There are 3 million Americans who stutter, including former President Joe Biden, so Eschendal, who is also a recording engineer and videographer, is decidedly not alone. But baring his soul about his condition onstage is still difficult. “There is a lot of shame, a lot of masking for people who stutter, so I think for me it was always something that I tiptoed around, just in how I lived. I primarily identified as a covert stutterer, someone who would circumnavigate and sort of decide which situation was right to stutter, who to do it around.
“After doing that for many, many years, I needed to talk about it. [And] I wanted to do it in a way that felt the most comfortable for me. As someone who makes music and film, that came the most naturally.”
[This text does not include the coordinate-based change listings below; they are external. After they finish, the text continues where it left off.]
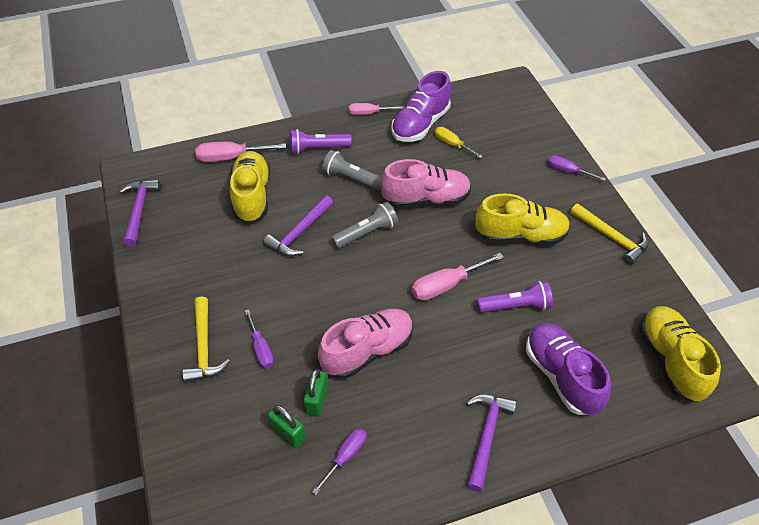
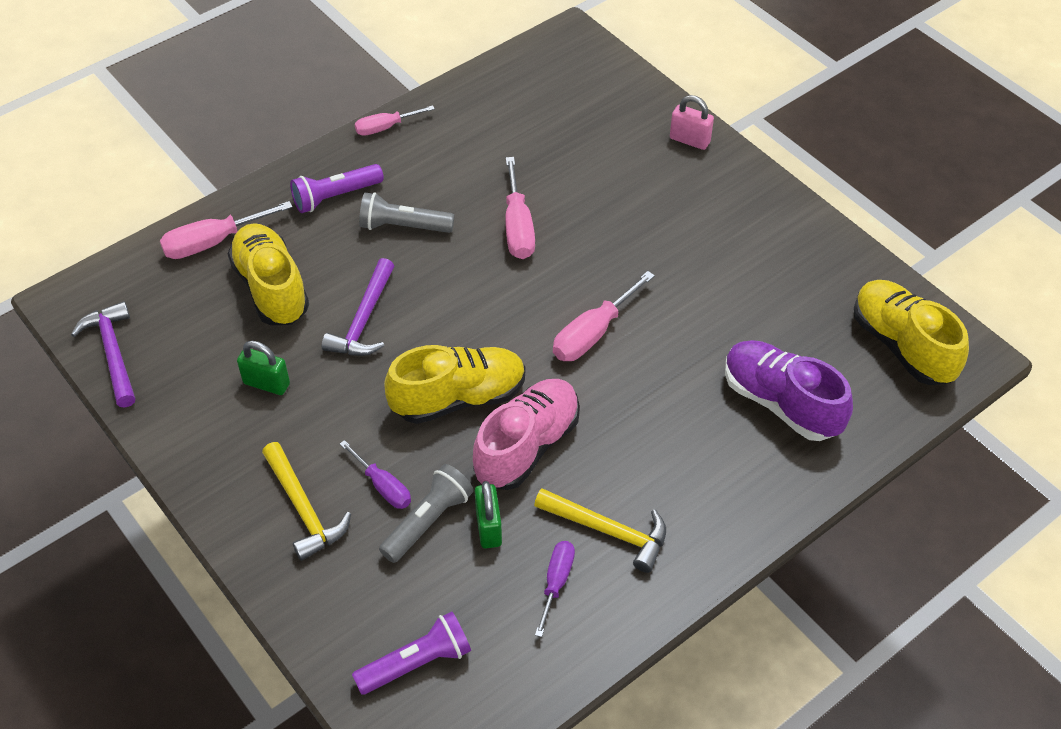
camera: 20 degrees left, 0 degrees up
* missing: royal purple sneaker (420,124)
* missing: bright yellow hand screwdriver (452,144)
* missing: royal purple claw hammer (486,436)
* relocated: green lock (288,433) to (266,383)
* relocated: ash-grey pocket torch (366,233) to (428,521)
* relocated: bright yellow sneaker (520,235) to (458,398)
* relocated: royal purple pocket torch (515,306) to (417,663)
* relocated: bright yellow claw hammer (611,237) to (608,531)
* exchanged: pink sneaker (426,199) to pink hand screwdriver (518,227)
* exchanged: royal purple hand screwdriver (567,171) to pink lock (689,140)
Actions is directed by Diana Wyenn and runs about 50 minutes. Its five movements — “Arguing,” “Acting,” “Singing,” “Ordering,” and “Explaining” — are, according to Eschendal, “heightened scenarios of what it is like to live with a stutter. For example, the movements ‘Arguing’ and ‘Ordering’ deal with the fear of confrontation and some of the societal fears of stuttering. ‘Singing’ uses text from actual speech therapy worksheets that I used when I was young. The last movement is really about coming to terms with the acceptance of your speech and trying to redefine what fluency means to me and, hopefully, what that can mean to everybody.”
Although the project began as a film series, Eschendal wants to keep the show “as live as possible.” He added, “I’m excited about connecting each movement with stories and being able to talk about anecdotes of stuttering from my life.”
The music, he said, runs through a gamut of styles, including singing with vocal effects and Auto-Tune. “Because I am a percussionist, the whole show is very rhythmic. I have a long part of the second movement where I am performing on ceramic tiles, a tom-tom, and a desk bell. There’s [also] a piece where I am rhythmically arguing with myself.”

The musician explained that he’s “offering a new narrative that encourages empathy and celebrates neurodiversity” and that those in the audience who stutter will “experience something that they know deeply. I’m using stuttering to talk about anxiety and guilt and shame, but I think that is everywhere in our lives. The hope is that there’s a universal message but also that people walk away with a better understanding and empathy for people who stutter — because they’re all around you.”
When asked if he thinks he’ll stutter during the performance — whether from stage fright, habit, or because it’s at the heart of the show — Eschendal replied firmly, “Since there is actually not a lot of stuttering in the filmed version, that was something I really wanted to adjust in the live show, so I hope I stutter during the show. I know I will.”